EXTRACT:
-------------------------

Open AI's latest wonder: text to video with Sora

The latest sensation sweeping the Intertubes.

Some thoughts:
I don’t follow this space closely but I am stunned at the quality of the videos, the level of detail and the ability to modify on the fly. I would have guessed this would be years away.
I think what we have seen is already good enough to be used in short advertising videos. The video ad industry may be revolutionized practically overnight.

I wonder how much compute these videos require and I am guessing an enormous amount compared to a single picture in Dall-E. The full service will probably be expensive though possibly they may release a lower-quality service with strict quantity limits as part of the Chat GPT subscription.

The scope for mischief, political and otherwise, is obvious. There are no doubt safety features to prevent the use of celebrities on these videos but smart people may find a way around them and there are lots of other harmful things people could do. It will be an interesting race between OpenAI and assorted miscreants, not least in a US Presidential election year.

The videos are a pretty huge leap above the next best, both in quality and duration. One of the most impressive ones to me is the cat in the 5th video of the last set.

Another one that especially impressed me was the second video in the 3rd set, the view out the train window that at one point passes through shadow and you can see the reflection of the passenger.

Here’s that cat video alone in a Twitter post:

Bloody hell! This is highly demotivating: why invest any effort at all in painting or drawing when the AI can do it effortlessly? I should learn prompting instead of drawing, where can I learn that?

That is insane.

I know how you feel. Whenever an AI thread like this one appears, you get some posters saying “what’s left for us humans now?” followed by other posters saying that the AI revolution will open up all kinds of new career opportunities. But doing what? Are we all to become mere AI prompt jockeys?

Studio head: this video of T Rexs battling woolly mammoths in an alien gladiatorial arena is amazing, Smith! I like the little touch of the rainy weather and the reflections from the wet floor of the open arena.

-------------------------

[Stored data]
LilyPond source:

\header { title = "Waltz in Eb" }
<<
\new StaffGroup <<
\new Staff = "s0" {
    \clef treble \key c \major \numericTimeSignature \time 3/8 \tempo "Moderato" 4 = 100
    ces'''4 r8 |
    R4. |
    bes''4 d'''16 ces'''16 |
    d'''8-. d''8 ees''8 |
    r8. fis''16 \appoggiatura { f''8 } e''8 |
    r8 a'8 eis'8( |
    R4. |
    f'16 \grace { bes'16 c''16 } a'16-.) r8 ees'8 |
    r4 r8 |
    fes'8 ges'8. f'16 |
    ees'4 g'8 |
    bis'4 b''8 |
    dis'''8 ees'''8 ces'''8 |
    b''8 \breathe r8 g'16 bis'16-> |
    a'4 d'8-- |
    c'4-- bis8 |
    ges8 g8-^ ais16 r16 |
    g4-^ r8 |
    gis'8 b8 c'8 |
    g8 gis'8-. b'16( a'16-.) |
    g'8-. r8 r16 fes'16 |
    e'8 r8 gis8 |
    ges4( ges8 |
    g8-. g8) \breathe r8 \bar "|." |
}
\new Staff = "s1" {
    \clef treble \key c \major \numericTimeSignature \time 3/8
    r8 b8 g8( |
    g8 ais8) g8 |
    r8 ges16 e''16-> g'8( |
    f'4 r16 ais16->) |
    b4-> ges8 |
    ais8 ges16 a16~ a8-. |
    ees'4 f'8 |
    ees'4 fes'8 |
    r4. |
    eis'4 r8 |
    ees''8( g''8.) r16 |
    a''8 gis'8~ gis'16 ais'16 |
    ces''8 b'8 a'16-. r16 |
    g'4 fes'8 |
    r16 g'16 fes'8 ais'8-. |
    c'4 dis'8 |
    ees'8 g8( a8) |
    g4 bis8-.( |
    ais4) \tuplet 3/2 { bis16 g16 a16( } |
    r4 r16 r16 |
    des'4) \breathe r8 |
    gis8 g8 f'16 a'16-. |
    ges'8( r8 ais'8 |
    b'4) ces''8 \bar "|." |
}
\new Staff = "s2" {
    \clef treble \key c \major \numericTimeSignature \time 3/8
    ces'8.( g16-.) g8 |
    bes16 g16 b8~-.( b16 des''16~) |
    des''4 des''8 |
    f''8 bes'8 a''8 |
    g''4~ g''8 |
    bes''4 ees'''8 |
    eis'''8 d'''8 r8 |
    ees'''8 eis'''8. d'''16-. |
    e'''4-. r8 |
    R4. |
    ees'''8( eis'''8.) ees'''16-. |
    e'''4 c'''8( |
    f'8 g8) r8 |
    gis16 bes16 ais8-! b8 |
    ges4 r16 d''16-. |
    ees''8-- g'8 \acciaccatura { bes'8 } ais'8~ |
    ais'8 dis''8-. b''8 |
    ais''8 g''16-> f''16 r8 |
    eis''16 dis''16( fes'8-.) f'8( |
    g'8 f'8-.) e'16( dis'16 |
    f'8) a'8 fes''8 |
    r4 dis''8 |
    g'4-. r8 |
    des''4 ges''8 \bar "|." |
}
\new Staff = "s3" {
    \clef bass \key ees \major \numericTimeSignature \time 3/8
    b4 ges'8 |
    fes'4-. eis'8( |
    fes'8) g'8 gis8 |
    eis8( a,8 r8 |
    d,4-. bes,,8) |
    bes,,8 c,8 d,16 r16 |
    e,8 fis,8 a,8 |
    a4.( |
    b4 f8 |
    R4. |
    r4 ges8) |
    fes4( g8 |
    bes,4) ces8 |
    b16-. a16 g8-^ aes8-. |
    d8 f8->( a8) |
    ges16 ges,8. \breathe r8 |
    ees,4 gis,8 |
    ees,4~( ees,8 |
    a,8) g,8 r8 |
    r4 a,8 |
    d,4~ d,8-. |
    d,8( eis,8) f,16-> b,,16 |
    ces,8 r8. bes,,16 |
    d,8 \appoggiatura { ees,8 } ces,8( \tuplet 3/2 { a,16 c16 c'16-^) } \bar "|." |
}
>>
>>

-------------------------

Can you continue the forum thread about OpenAI's Sora video generator from its final post onward?

AI Prompt Jockey Smith: That was my idea, sir! I typed “the arena is open to the alien planet’s weather, and the floor of the arena is wet and reflects the action like a mirror”.

Studio head: Fantastic work, Smith! I see a promotion to Head AI Prompt Jockey in your future!

People said the same thing when photography became a thing. Why bother drawing or painting when a camera will do it effortlessly?

Wow.

Just so I’m clear, is AI generating these videos from nothing (versus finding it somewhere)?

That is correct, the videos are generated from the text prompt describing it.

But now it is digital, if you get my drift.

There is still a lot that AI can’t do and for the most part AI be more for brainstorming and raw material directly providing a polished final product. But yes the AI will get better and humans will have to constantly relearn new skills to fill in the gaps of what AI cannot do yet. As AI fills in those gaps, new gaps will appear and the rewards will go to the workers who can fill them the quickest. That is how work will be in the forseeable future.

There is a whole new emerging field of “prompt engineering”. You will find some resources on Youtube and the rest you can pick up on your own through trial and error.

My father is a bit nervous that AI videos will come out with a generated AI Biden saying something heinous and 2/3 of America will believe it enough to swing the election. Almost like the email harangues about Hillary’s computer.

That doesn’t seem beyond reason here.

I’ve posted this clip before in threads about generative AI, but this is the future I’ve always wanted. Tell the computer anything you want, the computer makes it.

(And the holodeck didn’t have celebrity “guard rails”, either. You want to date Leah Brahms? Sure, have at it!)

I mean, kind of? Mostly? (NB he mixes up left and right in the original tweet)

Well, not from nothing exactly - it’s producing these based on its training, which consists of ‘looking’ intently at a lot of existing videos.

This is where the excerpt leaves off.